DOCUMENT PASSAGE
Crazy needs good loving, don't let one time sour you on the notion for a lifetime. A tomato field is one of the hardest places to keep safe, truth be told. I thought I could feed and protect my first wife in one, even going so far as to write it into my wedding vows. But the Killer Tomatoes still got her. Gawd I miss that gal. 

Maybe I'll find one as good as her one day. The frozen burrito hugs seems like a solid way to meet chicks.


----------



## starvingorphan

Man, I'm so sorry to hear about your wife.. RIP notOks wife death by killer tomatoes. Those things are a real bitch. Maybe if you would have had your bb gun.
I think it was that frozen burrito hug that really reeled me in, it's gotta be a good tactic. Don't forget to eat it raw infront of the chick you're tryna get.



notOK said:


> Crazy needs good loving, don't let one time sour you on the notion for a lifetime. A tomato field is one of the hardest places to keep safe, truth be told. I thought I could feed and protect my first wife in one, even going so far as to write it into my wedding vows. But the Killer Tomatoes still got her. Gawd I miss that gal.
> 
> Maybe I'll find one as good as her one day. The frozen burrito hugs seems like a solid way to meet chicks.


----------



## Traveler

You sound like a very lonely person.


----------



## Kim Chee

starvingorphan said:


> ...it would go all the way to a stop sign that was near us, then he changed his mind and said the street light he then pulls some cleaner spray out of his pack and starts spraying it in his nose saying the air was unclean...



My guesses:

He's been huffing so much he has damaged his brain

Or

He is mentally ill

Or

He is an attention whore.

MATERIAL PROVIDED
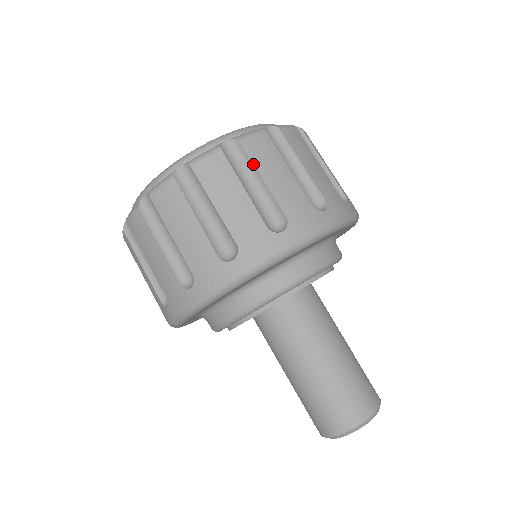
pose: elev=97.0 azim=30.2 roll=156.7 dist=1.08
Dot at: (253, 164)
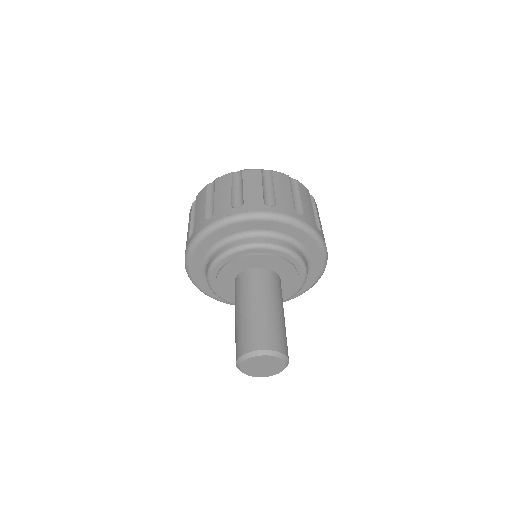
Dot at: (299, 190)
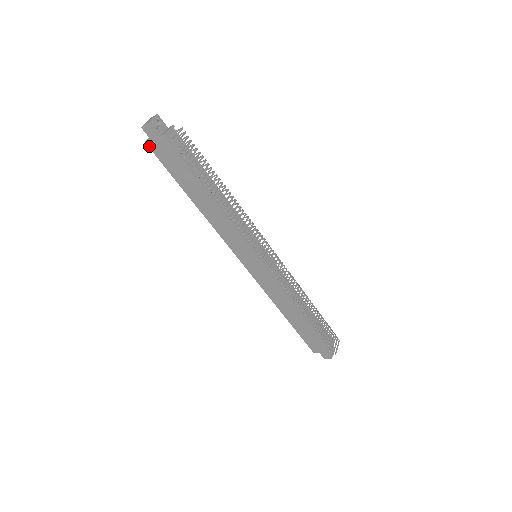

WORK TO DO
#1 Say whether each statement agrees with the forum thread. Answer yes or no and quote the deciding words.
(a) notOK wrote the promise to feed and protect a first wife into wedding vows.
(b) starvingorphan advises eating the frozen burrito cooked in front of the person you want to meet.
(c) Traveler says the poster sounds like a very lonely person.
#2 In the forum thread, what does the man pull from his pack and spray into his nose?
#3 Repeat the forum thread from "## starvingorphan" up to and including "you're tryna get.".

ANSWERS BY TASK
#1
(a) Yes: "I thought I could feed and protect my first wife in one, even going so far as to write it into my wedding vows."
(b) No: "Don't forget to eat it raw infront of the chick you're tryna get."
(c) Yes: "You sound like a very lonely person."

#2 Some cleaner spray.

#3
## starvingorphan

Man, I'm so sorry to hear about your wife.. RIP notOks wife death by killer tomatoes. Those things are a real bitch. Maybe if you would have had your bb gun.
I think it was that frozen burrito hug that really reeled me in, it's gotta be a good tactic. Don't forget to eat it raw infront of the chick you're tryna get.